Certaines études montrent des résultats positifs. L’IA peut être utile pour le triage et les premières évaluations, mais je suis sceptique quant à sa capacité à assurer une prise en charge efficace. Ce n’est pas la même chose d’échanger avec un être humain empathique ou avec un algorithme qui se contente de dérouler un arbre de décision.

Pour ces applis, il faut clarifier des questions fondamentales: est-il acceptable sur le plan éthique de laisser des personnes désespérées seules avec une machine? Et qui est responsable si leur état psychologique s’aggrave alors? Néanmoins, compte tenu de la hausse du nombre de diagnostics, il serait utile et souhaitable de disposer d’une solution passerelle fonctionnelle.

Quand en arriverons-nous au stade où l’IA remplacera le médecin en salle de consultation? 

Le recours systématique et généralisé à l’IA dans les hôpitaux et les cabinets médicaux est une perspective encore très lointaine.
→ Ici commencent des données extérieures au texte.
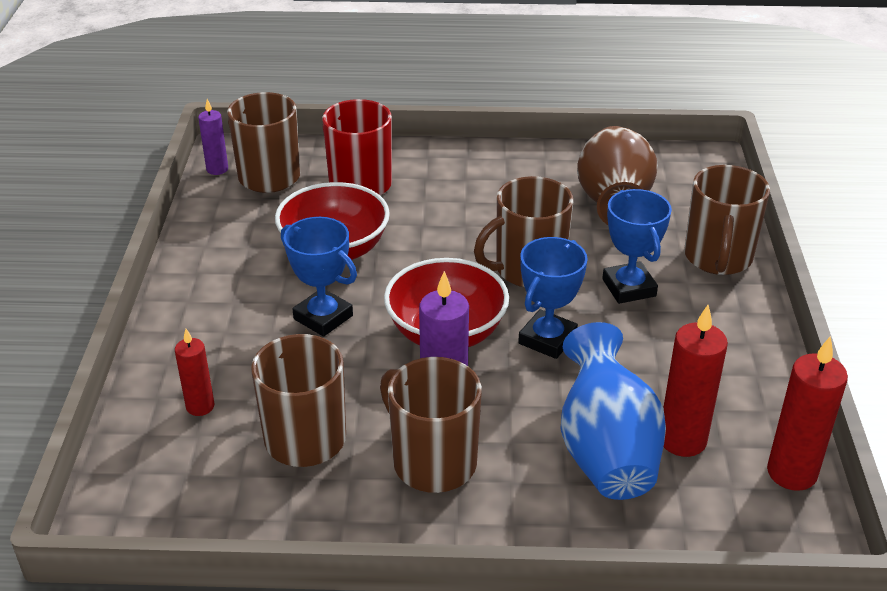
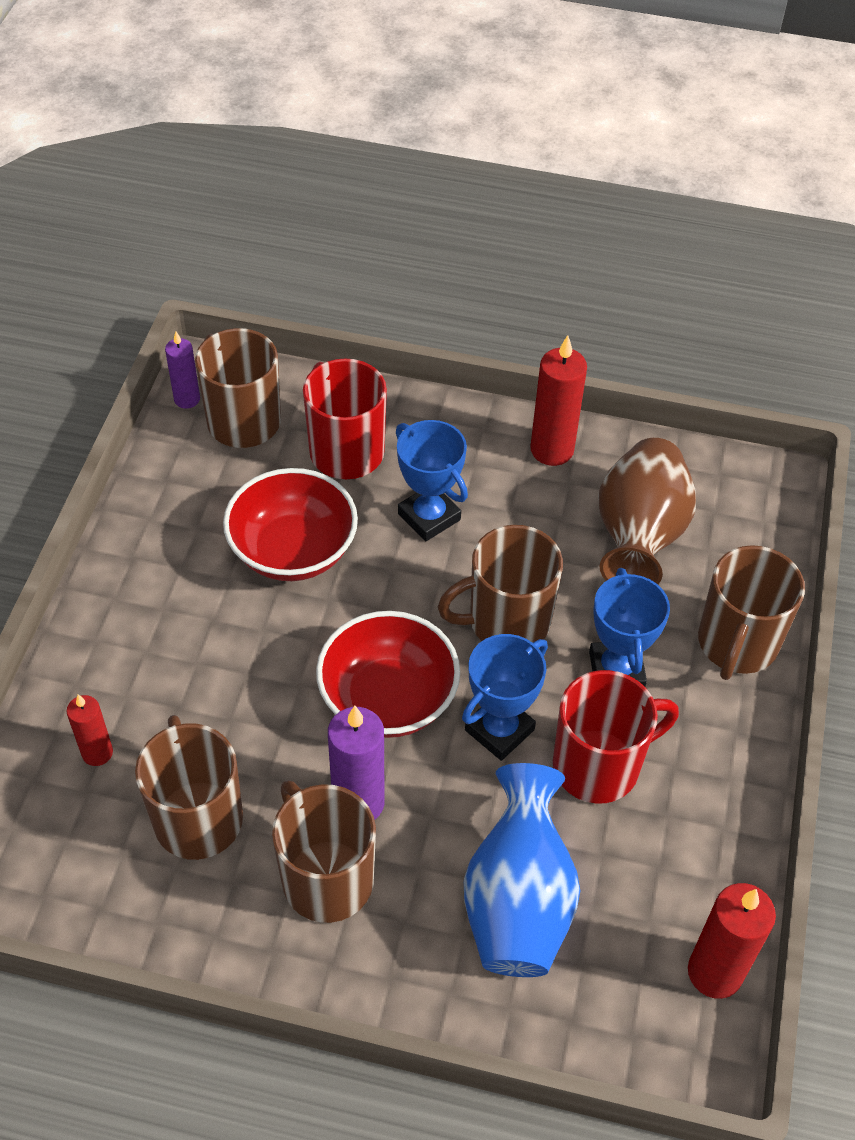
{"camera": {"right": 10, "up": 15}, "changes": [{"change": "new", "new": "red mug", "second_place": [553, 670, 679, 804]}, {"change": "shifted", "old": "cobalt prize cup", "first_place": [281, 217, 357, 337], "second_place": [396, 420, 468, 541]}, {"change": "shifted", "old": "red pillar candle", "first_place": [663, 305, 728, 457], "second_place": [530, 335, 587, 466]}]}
Si nous utilisons cette technologie à bon escient, elle contribuera à améliorer la qualité des soins, tout en réduisant les coûts, et permettra de nous rendre encore plus autonomes. À condition de ne pas tomber dans les utopies ou les scénarios effrayants et peu réalistes qui font actuellement les gros titres. 

Portrait de l’expert

Stephan Sigrist est fondateur et directeur du think tank W.I.R.E. Il a étudié la biologie moléculaire à l’EPFZ. Stratège interdisciplinaire, il analyse les nouvelles tendances et évolutions, notamment dans le secteur de la santé.